Dataset entries
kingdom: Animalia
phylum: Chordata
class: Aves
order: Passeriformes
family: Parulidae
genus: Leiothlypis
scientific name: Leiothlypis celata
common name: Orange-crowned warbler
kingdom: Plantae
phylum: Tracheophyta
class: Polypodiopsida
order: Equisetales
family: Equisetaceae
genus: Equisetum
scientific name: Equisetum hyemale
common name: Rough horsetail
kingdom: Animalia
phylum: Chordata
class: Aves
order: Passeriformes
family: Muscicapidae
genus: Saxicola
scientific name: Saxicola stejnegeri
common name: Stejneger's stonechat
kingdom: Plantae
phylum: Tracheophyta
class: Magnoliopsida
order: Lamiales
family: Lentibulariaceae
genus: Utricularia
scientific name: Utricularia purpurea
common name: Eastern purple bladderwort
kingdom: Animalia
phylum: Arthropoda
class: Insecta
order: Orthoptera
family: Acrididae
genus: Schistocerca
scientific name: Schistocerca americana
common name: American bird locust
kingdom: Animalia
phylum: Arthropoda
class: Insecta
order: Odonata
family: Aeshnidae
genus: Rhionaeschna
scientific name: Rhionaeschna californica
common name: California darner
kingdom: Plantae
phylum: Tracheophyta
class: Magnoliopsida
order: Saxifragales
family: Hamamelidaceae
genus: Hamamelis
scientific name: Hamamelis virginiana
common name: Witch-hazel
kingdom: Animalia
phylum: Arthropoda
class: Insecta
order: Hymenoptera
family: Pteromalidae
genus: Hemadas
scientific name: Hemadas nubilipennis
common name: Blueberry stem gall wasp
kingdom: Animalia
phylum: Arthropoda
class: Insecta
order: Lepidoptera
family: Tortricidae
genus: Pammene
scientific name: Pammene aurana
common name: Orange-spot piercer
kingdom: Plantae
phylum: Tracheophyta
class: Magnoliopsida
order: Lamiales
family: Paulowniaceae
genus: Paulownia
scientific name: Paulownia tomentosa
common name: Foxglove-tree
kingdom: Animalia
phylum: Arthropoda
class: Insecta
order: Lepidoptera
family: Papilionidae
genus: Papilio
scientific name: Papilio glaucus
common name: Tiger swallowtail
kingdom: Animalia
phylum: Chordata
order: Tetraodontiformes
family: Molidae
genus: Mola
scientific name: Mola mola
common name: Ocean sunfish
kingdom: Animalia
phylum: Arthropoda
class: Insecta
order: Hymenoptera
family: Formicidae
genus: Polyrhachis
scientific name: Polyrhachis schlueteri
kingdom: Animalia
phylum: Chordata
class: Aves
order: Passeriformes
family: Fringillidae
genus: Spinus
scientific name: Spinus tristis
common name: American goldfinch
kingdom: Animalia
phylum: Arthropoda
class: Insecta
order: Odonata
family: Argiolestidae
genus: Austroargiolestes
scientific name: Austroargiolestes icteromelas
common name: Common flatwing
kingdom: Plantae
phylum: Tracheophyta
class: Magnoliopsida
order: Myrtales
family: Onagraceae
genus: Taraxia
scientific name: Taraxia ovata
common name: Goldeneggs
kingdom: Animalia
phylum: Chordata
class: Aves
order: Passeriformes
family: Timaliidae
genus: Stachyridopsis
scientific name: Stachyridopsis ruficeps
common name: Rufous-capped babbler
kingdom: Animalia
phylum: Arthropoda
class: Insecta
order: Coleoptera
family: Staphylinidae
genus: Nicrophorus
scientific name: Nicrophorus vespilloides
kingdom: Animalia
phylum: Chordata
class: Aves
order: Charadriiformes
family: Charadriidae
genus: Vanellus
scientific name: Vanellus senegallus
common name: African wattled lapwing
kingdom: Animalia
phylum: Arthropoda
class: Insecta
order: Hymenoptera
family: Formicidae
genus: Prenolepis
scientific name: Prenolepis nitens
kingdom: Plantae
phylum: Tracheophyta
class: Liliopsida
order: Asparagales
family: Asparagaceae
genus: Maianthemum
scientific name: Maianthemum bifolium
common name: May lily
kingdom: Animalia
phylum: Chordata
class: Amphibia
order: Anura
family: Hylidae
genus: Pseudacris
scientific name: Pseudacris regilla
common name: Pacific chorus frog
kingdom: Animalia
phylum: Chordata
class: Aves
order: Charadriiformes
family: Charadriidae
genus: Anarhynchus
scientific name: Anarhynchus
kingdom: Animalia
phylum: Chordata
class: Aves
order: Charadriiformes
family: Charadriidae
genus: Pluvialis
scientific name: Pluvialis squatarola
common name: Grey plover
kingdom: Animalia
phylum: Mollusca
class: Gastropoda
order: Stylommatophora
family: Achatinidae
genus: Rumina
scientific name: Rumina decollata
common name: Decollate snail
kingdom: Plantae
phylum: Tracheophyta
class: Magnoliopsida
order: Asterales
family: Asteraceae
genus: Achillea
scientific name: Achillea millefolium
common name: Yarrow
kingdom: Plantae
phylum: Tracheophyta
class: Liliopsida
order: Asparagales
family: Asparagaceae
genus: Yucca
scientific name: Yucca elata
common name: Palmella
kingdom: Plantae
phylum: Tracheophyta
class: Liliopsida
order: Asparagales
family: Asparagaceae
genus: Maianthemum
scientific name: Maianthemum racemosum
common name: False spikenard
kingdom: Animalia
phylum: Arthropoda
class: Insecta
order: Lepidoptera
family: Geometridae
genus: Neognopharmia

▶ [Exercise description]
Recast the listing as a two-column CSV with the headers field and value, one row per line, each part in its own quoted field with any line breaks replaced by spaces. Begin at the start of the listing and stop after the line that contains "genus: Polyrhachis".

▶ [Expected output]
field,value
"kingdom:","Animalia"
"phylum:","Chordata"
"class:","Aves"
"order:","Passeriformes"
"family:","Parulidae"
"genus:","Leiothlypis"
"scientific name:","Leiothlypis celata"
"common name:","Orange-crowned warbler"
"kingdom:","Plantae"
"phylum:","Tracheophyta"
"class:","Polypodiopsida"
"order:","Equisetales"
"family:","Equisetaceae"
"genus:","Equisetum"
"scientific name:","Equisetum hyemale"
"common name:","Rough horsetail"
"kingdom:","Animalia"
"phylum:","Chordata"
"class:","Aves"
"order:","Passeriformes"
"family:","Muscicapidae"
"genus:","Saxicola"
"scientific name:","Saxicola stejnegeri"
"common name:","Stejneger's stonechat"
"kingdom:","Plantae"
"phylum:","Tracheophyta"
"class:","Magnoliopsida"
"order:","Lamiales"
"family:","Lentibulariaceae"
"genus:","Utricularia"
"scientific name:","Utricularia purpurea"
"common name:","Eastern purple bladderwort"
"kingdom:","Animalia"
"phylum:","Arthropoda"
"class:","Insecta"
"order:","Orthoptera"
"family:","Acrididae"
"genus:","Schistocerca"
"scientific name:","Schistocerca americana"
"common name:","American bird locust"
"kingdom:","Animalia"
"phylum:","Arthropoda"
"class:","Insecta"
"order:","Odonata"
"family:","Aeshnidae"
"genus:","Rhionaeschna"
"scientific name:","Rhionaeschna californica"
"common name:","California darner"
"kingdom:","Plantae"
"phylum:","Tracheophyta"
"class:","Magnoliopsida"
"order:","Saxifragales"
"family:","Hamamelidaceae"
"genus:","Hamamelis"
"scientific name:","Hamamelis virginiana"
"common name:","Witch-hazel"
"kingdom:","Animalia"
"phylum:","Arthropoda"
"class:","Insecta"
"order:","Hymenoptera"
"family:","Pteromalidae"
"genus:","Hemadas"
"scientific name:","Hemadas nubilipennis"
"common name:","Blueberry stem gall wasp"
"kingdom:","Animalia"
"phylum:","Arthropoda"
"class:","Insecta"
"order:","Lepidoptera"
"family:","Tortricidae"
"genus:","Pammene"
"scientific name:","Pammene aurana"
"common name:","Orange-spot piercer"
"kingdom:","Plantae"
"phylum:","Tracheophyta"
"class:","Magnoliopsida"
"order:","Lamiales"
"family:","Paulowniaceae"
"genus:","Paulownia"
"scientific name:","Paulownia tomentosa"
"common name:","Foxglove-tree"
"kingdom:","Animalia"
"phylum:","Arthropoda"
"class:","Insecta"
"order:","Lepidoptera"
"family:","Papilionidae"
"genus:","Papilio"
"scientific name:","Papilio glaucus"
"common name:","Tiger swallowtail"
"kingdom:","Animalia"
"phylum:","Chordata"
"order:","Tetraodontiformes"
"family:","Molidae"
"genus:","Mola"
"scientific name:","Mola mola"
"common name:","Ocean sunfish"
"kingdom:","Animalia"
"phylum:","Arthropoda"
"class:","Insecta"
"order:","Hymenoptera"
"family:","Formicidae"
"genus:","Polyrhachis"